Yet another betting shop has recently opened in Wood Green.
A little history at this point: In the late spring/early summer of last year, a sign went up in the window of the prominent building that used to house Burger King at the corner of the High Road and Turnpike Lane announcing that an application for a gambling license had been made for a shop called Betfred. While it was mentioned that representation could be sent to appeal against the granting of the license, no information as to how to obtain the forms was give. I spent some time therefore locating the forms on the maze that is Haringey Council’s website and upon answering the questions asked, attached a lengthy compilation of articles written about the proliferation of betting shops, the social impact of such proliferation, the affect it has on crime, and the fact that it targets and
Curiously enough, the work being done to the interior of the property came to a halt. More than a year went by without any sign of life. The adjoining shop, also once a part of the old Burger King, opened up as a Costa coffee shop, but any sign of Betfred could not to be seen. The A4 paper taped to the window remained to tell people that an application for a gambling license had been made, and that representation should be sent in by a certain time.

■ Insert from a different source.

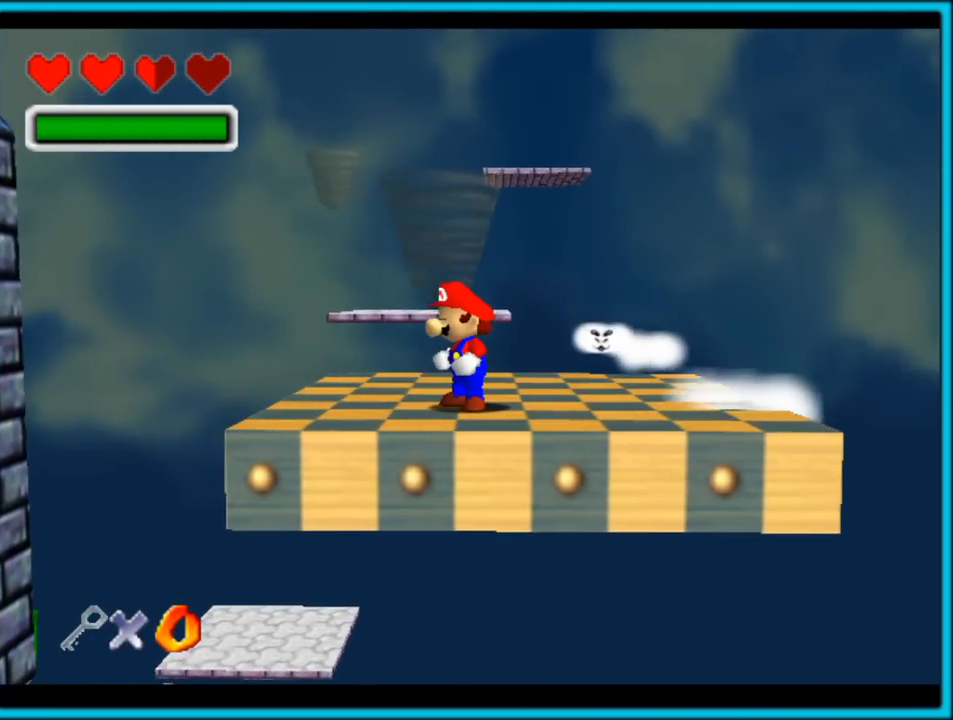
{"buttons": ["C_DOWN"], "left_stick": "center", "button_events": [[133, "C_LEFT", "up"]]}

While in the current economy a building sitting empty for a lengthy period of time does not seem like a good thing, I found it preferable to yet another outlet that would exploit the poor, feed the addicted, and attract drug dealing, skunk smoking, passers-by harassing gangs of youths to loiter in such close proximity to the Turnpike Lane Underground Station and Wood Green’s nicest coffee shop.
While the shop at Turnpike Lane sat empty, other developments were taking place in the campaign against betting shops. A Scrutiny Review was held on the 10 November, 2011, at 3:00 and lasting into the evening to discuss the clustering of betting shops in Haringey. The result was to further discussion, but has as of yet had zero impact on the action taken by council leaders. As great as it may be to see Haringey Council finally making this a topic of discussion, the whole affair was marred by the inefficiency and lack of professionalism that people have come to expect from our local government. A few examples:
Leaving these administrative issues, and looking at the report itself… The cover features a map of betting shops in Haringey. The number of such shops in reality far exceeds those pinpointed on the map. Several on Wood Green High Road and in the Wood Green area were visibly missing. To be blunt, its accuracy better reflects something a primary school student might put together from memory, not an important document with great implications issued by a governing body. The content beyond this map does not look quite like half a years worth of work, either. The conclusions the panel reached in the mere 11 pages were those residents reached some time ago.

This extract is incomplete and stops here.